L’épuisement du travail humain ou l’épuisement des sols ont marqué l’imaginaire du XIXe siècle comme des signes d’entropie. Depuis lors, le capitalisme n’a cessé d’aller de l’avant par un processus expansif de marchandisation de la nature. Aujourd’hui, les processus d’accumulation du capital sont suspendus dans l’air comme un tourbillon en apesanteur qui s’empare constamment des sources d’énergie primaire. La tendance à la financiarisation de l’économie, à laquelle le néolibéralisme est souvent associé, se superpose à l’expansion de l’appropriation des gisements d’énergie et de minéraux, un processus qui pourrait se heurter à sa limite historique.
D’autre part, les manifestations passées et présentes de l’entropie dans le corps des travailleurs apparaissent comme des symptômes de résistance à la valorisation capitaliste, mais aussi comme des expressions psychiques du malaise. La fatigue physique et la neurasthénie libidinale, associées aux débuts du capitalisme industriel, ont fait place à toute une série de troubles psychosociaux tels que la fibromyalgie, la fatigue chronique, le déficit d’attention, l’épidémie d’anxiété ou ce mélange de principe de plaisir et de pulsion de mort que Mark Fisher appelle « hedonia dépressive » : la manière dont nos rapports avec les appareils technologiques favorisent une forme compulsive de satisfaction du désir qui génère à son tour une frustration constante – par exemple, le besoin de consulter sans cesse les courriels ou les médias sociaux.

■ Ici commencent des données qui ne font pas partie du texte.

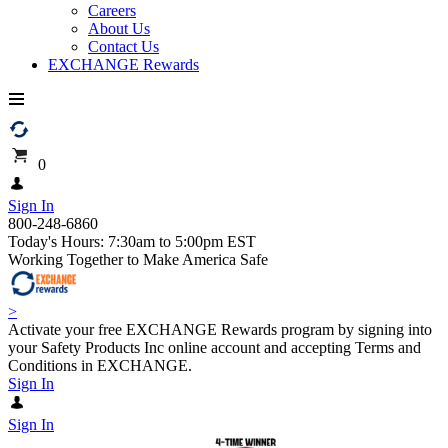
Careers
About Us
Contact Us
EXCHANGE Rewards
0
Sign In
800-248-6860
Today's Hours: 7:30am to 5:00pm EST
Working Together to Make America Safe
>
Activate your free EXCHANGE Rewards program by signing into
your Safety Products Inc online account and accepting Terms and
Conditions in EXCHANGE.
Sign In
Sign In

Parfois, la dépression n’est plus tant liée à l’absence de désir qu’à sa mise en œuvre par l’affichage narcissique en ligne et la génération gratuite de données accumulées par les entreprises du capitalisme informationnel.

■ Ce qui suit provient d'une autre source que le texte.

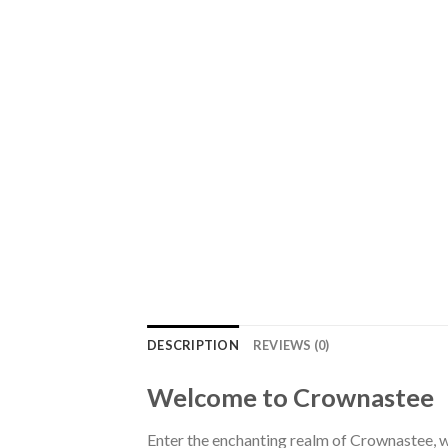
DESCRIPTION
REVIEWS (0)
Welcome to Crownastee
Enter the enchanting realm of Crownastee, wh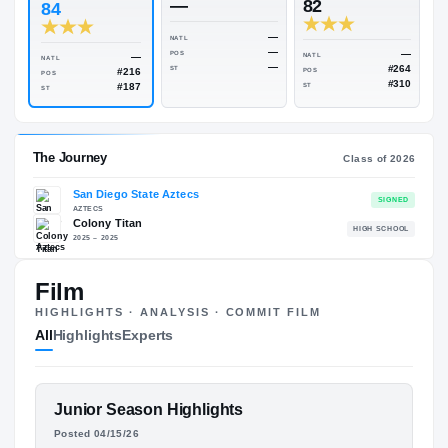
Rivals Industry
→
82.00
NATL
#2721
#
ESPN
247
Rivals
—
82
84
—
NATL
—
POS
—
NATL
NATL
—
ST
#216
POS
POS
#187
ST
ST
Film
The Journey
Cl
HIGHLIGHTS · ANALYSIS · COMMIT FILM
All
Highlights
Experts
San Diego State Aztecs
AZTECS
Colony Titan
H
FEATURED FILM
Junior Season Highlights
2025 – 2025
RAHMEER
Posted 04/15/26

Face à ces inerties historiques, imaginer la culture en dehors du paradigme énergétique industriel doit prendre en compte la dimension entropique du cosmos et de l’existence humaine. Non pas pour s’abandonner à son inertie catastrophique, comme les scientifiques du XIXe siècle en avaient l’intuition en l’associant à la mort thermique de l’univers, mais pour en atténuer autant que possible les effets.